## Input material
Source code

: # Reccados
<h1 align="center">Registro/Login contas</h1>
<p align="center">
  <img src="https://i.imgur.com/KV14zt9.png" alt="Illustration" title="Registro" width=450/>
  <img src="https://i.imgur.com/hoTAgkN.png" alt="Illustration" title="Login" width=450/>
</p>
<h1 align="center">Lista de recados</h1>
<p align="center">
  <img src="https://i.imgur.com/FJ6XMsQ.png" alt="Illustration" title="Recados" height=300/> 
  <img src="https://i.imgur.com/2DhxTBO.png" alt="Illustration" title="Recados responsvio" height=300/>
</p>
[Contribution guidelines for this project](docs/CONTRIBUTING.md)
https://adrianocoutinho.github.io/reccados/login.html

## What to work on
State how many lines of the records above contain the string "center". Reply with the number alone.

## Completed task
4